Cross Rate

The cross rate is the currency exchange rate between currency A and currency C derived from exchange rate between currency A and currency B and between currency B and currency C.

Currency vendor provides quotes for only the most liquid currencies such as the US dollar, Euro, Pound Sterling, Swiss Franc, etc. Exchange rates between other currencies is normally calculated as the cross rates using the quotes for major currencies.

Formula

Using mid-point exchange rate quotes, the mid-point cross exchange rate can be derived using the following formula:

$$\frac{\text{A}}{\text{C}}=\frac{\text{A}}{\text{B}}\times\frac{\text{B}}{\text{C}}$$

Where A/C is the exchange rate between A and C expressed as units of currency A per unit of currency C and A/B and B/C are exchange rates between currnecy A and B and currency B and C respectively.

If instead of B/C we had an exchange rate in terms of C/B (i.e. direct quote vs indirect quote), we would need to take a raciprocal of the exchange rate to get the exchange rate in B/C form.
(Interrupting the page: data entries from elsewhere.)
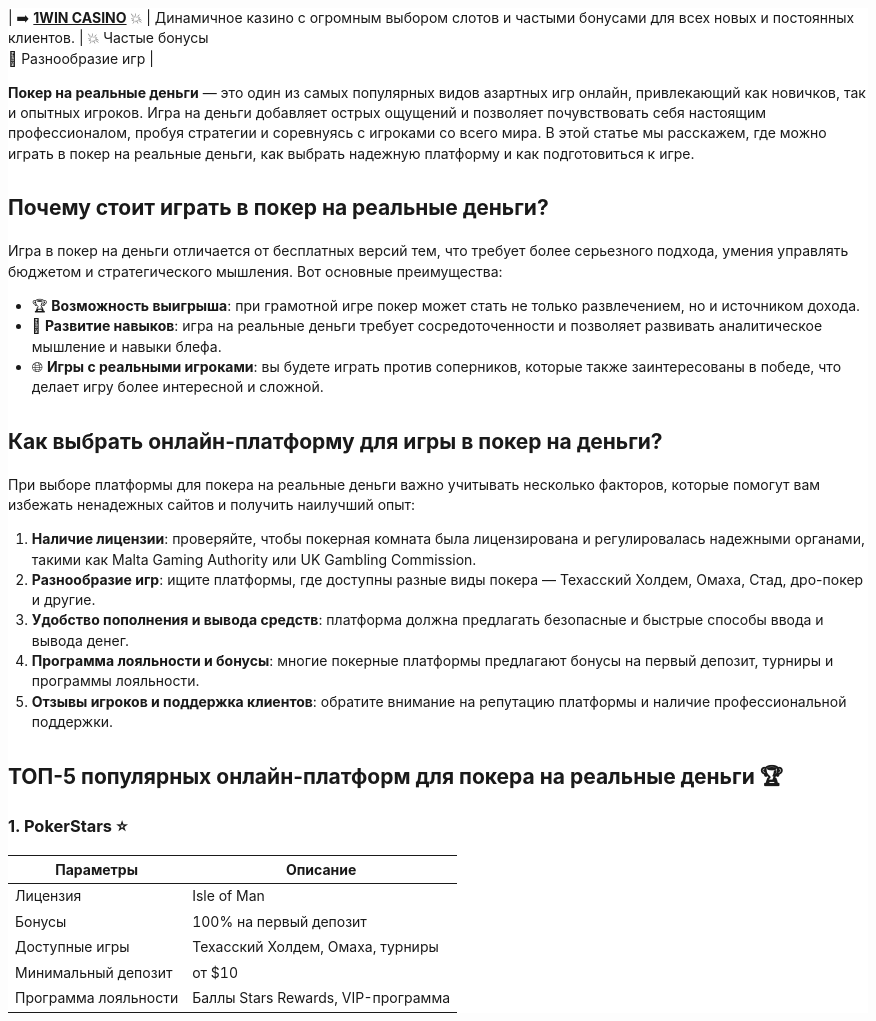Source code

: | ➡️ [**1WIN CASINO**](https://brandplay.link/6F5VqbyZ) 💥          | Динамичное казино с огромным выбором слотов и частыми бонусами для всех новых и постоянных клиентов.                                                                       | 💥 Частые бонусы <br> 🎲 Разнообразие игр                                                                                                                                    |

**Покер на реальные деньги** — это один из самых популярных видов азартных игр онлайн, привлекающий как новичков, так и опытных игроков. Игра на деньги добавляет острых ощущений и позволяет почувствовать себя настоящим профессионалом, пробуя стратегии и соревнуясь с игроками со всего мира. В этой статье мы расскажем, где можно играть в покер на реальные деньги, как выбрать надежную платформу и как подготовиться к игре.

## Почему стоит играть в покер на реальные деньги?

Игра в покер на деньги отличается от бесплатных версий тем, что требует более серьезного подхода, умения управлять бюджетом и стратегического мышления. Вот основные преимущества:

- 🏆 **Возможность выигрыша**: при грамотной игре покер может стать не только развлечением, но и источником дохода.
- 🎯 **Развитие навыков**: игра на реальные деньги требует сосредоточенности и позволяет развивать аналитическое мышление и навыки блефа.
- 🌐 **Игры с реальными игроками**: вы будете играть против соперников, которые также заинтересованы в победе, что делает игру более интересной и сложной.

## Как выбрать онлайн-платформу для игры в покер на деньги?

При выборе платформы для покера на реальные деньги важно учитывать несколько факторов, которые помогут вам избежать ненадежных сайтов и получить наилучший опыт:

1. **Наличие лицензии**: проверяйте, чтобы покерная комната была лицензирована и регулировалась надежными органами, такими как Malta Gaming Authority или UK Gambling Commission.
2. **Разнообразие игр**: ищите платформы, где доступны разные виды покера — Техасский Холдем, Омаха, Стад, дро-покер и другие.
3. **Удобство пополнения и вывода средств**: платформа должна предлагать безопасные и быстрые способы ввода и вывода денег.
4. **Программа лояльности и бонусы**: многие покерные платформы предлагают бонусы на первый депозит, турниры и программы лояльности.
5. **Отзывы игроков и поддержка клиентов**: обратите внимание на репутацию платформы и наличие профессиональной поддержки.

## ТОП-5 популярных онлайн-платформ для покера на реальные деньги 🏆

### 1. **PokerStars** ⭐

| Параметры                  | Описание                                    |
|----------------------------|---------------------------------------------|
| Лицензия                   | Isle of Man                                 |
| Бонусы                     | 100% на первый депозит                      |
| Доступные игры             | Техасский Холдем, Омаха, турниры            |
| Минимальный депозит        | от $10                                      |
| Программа лояльности       | Баллы Stars Rewards, VIP-программа          |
If we have exchange rates in the form of bid-ask quote, we can derive the bid-ask cross rate by multiplying the bid rate of one currency with the ask of the other such that the common currencies cancel out and vice versa. This point is illustrated in Example 2 below.

Example

As at 27 December 2012, the exchange rate between Euro and US dollar is €0.75 per US$. Exchange rate between US$ and Swiss Franc is 1.09 US$per Swiss Franc. Find the exchange rate between Euro and Swiss Franc in € per Swiss Franc. Euro per Swiss Franc = €0.75 per US$ × US$1.09 per Swiss Franc = €0.8175 per Swiss Franc. Finding the same exchange rate in Swiss Franc per Euro would involve taking a reciprocal of the exchange rate calculated above. Swiss Franc per € exchange rate would be 1.223 Swiss Francs per € (=1 ÷ (€0.8175 per Swiss Franc)). Cross rate with bid-ask quote You are in UK and$/£ exchange rate is 1.540- 1.560 and ¥/£ is 149.06 – 149.50. Calculate the $/¥ exchange rate. We need the cross exchange rate in the form of$/¥, i.e. $in numerator and ¥ in denominator. The exchange rates we already have are in the form of$/£ and ¥/£. We need to take a reciprocal of any one of the exchange rates so that the British pound cancels out when we multiply. The reciprocal exchange rate for ¥/£ is £/¥ which equals 0.006689 – 0.006709 calculated by taking reciprocal of the ¥/£ exchange rate's bid and ask legs and then switching their positions i.e. (1/149.50 – 1/149.06). We have switched their position between the bid must be always lower than the ask.

The bid leg of the \$/¥ cross rate is 0.0103 (=1.540 × 0.006689) and the ask leg is 0.0104 (=1.560 × 0.006709). The cross-rate quote is 0.0103-0.0104.